Content starts

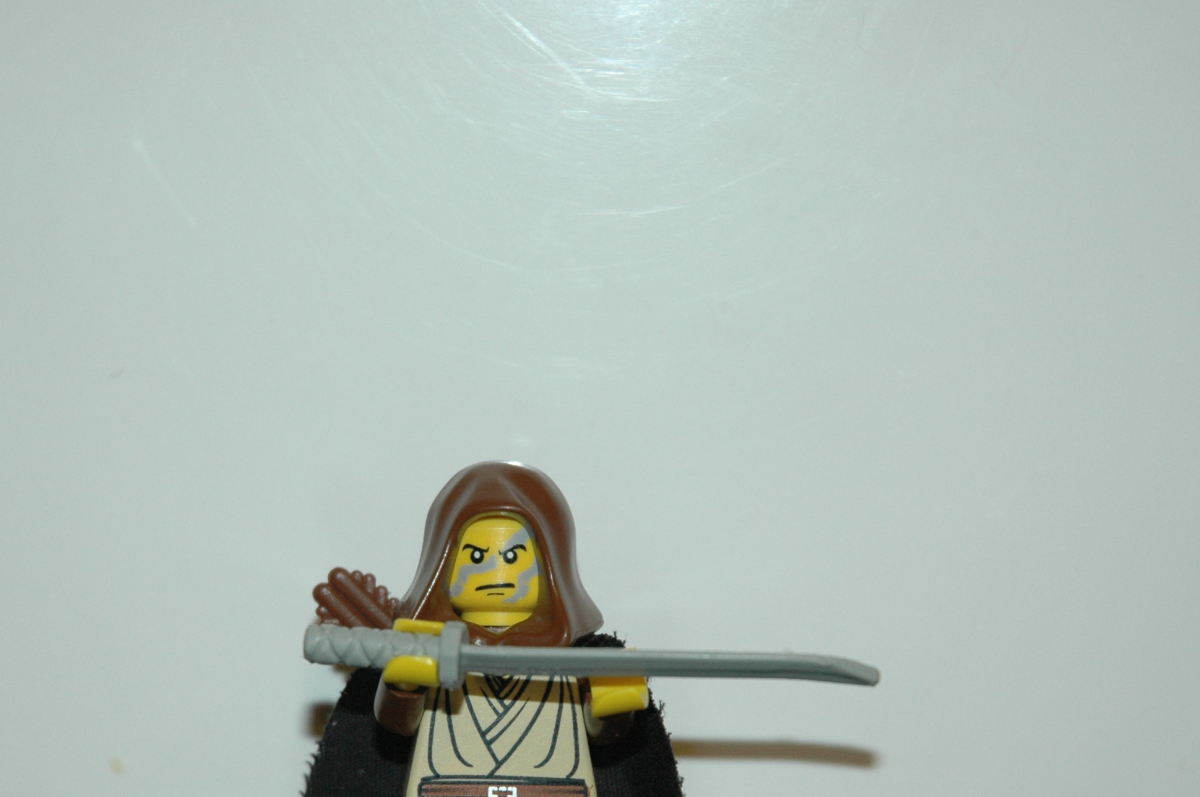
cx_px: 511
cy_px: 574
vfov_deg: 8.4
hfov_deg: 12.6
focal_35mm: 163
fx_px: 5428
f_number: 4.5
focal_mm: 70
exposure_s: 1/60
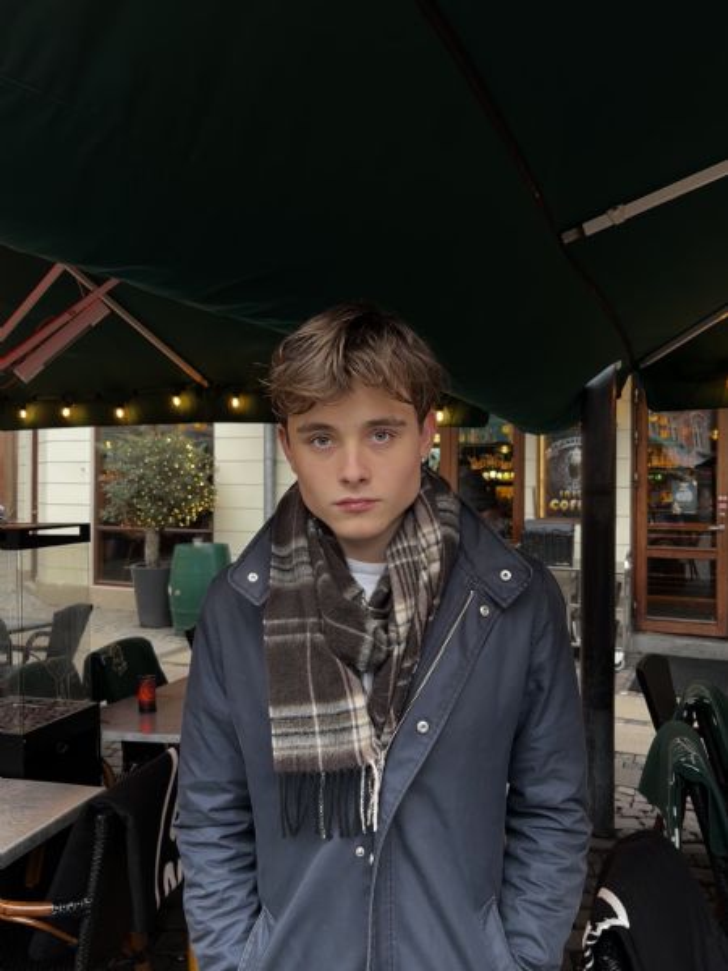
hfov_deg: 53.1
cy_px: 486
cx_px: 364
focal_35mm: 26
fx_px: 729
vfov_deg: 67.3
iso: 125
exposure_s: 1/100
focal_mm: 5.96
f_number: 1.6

Content ends

* Directions for this task *
Down to the last line, return the entries above exactly, with no pictures.

* Exercise response *
cx_px: 511
cy_px: 574
vfov_deg: 8.4
hfov_deg: 12.6
focal_35mm: 163
fx_px: 5428
f_number: 4.5
focal_mm: 70
exposure_s: 1/60
hfov_deg: 53.1
cy_px: 486
cx_px: 364
focal_35mm: 26
fx_px: 729
vfov_deg: 67.3
iso: 125
exposure_s: 1/100
focal_mm: 5.96
f_number: 1.6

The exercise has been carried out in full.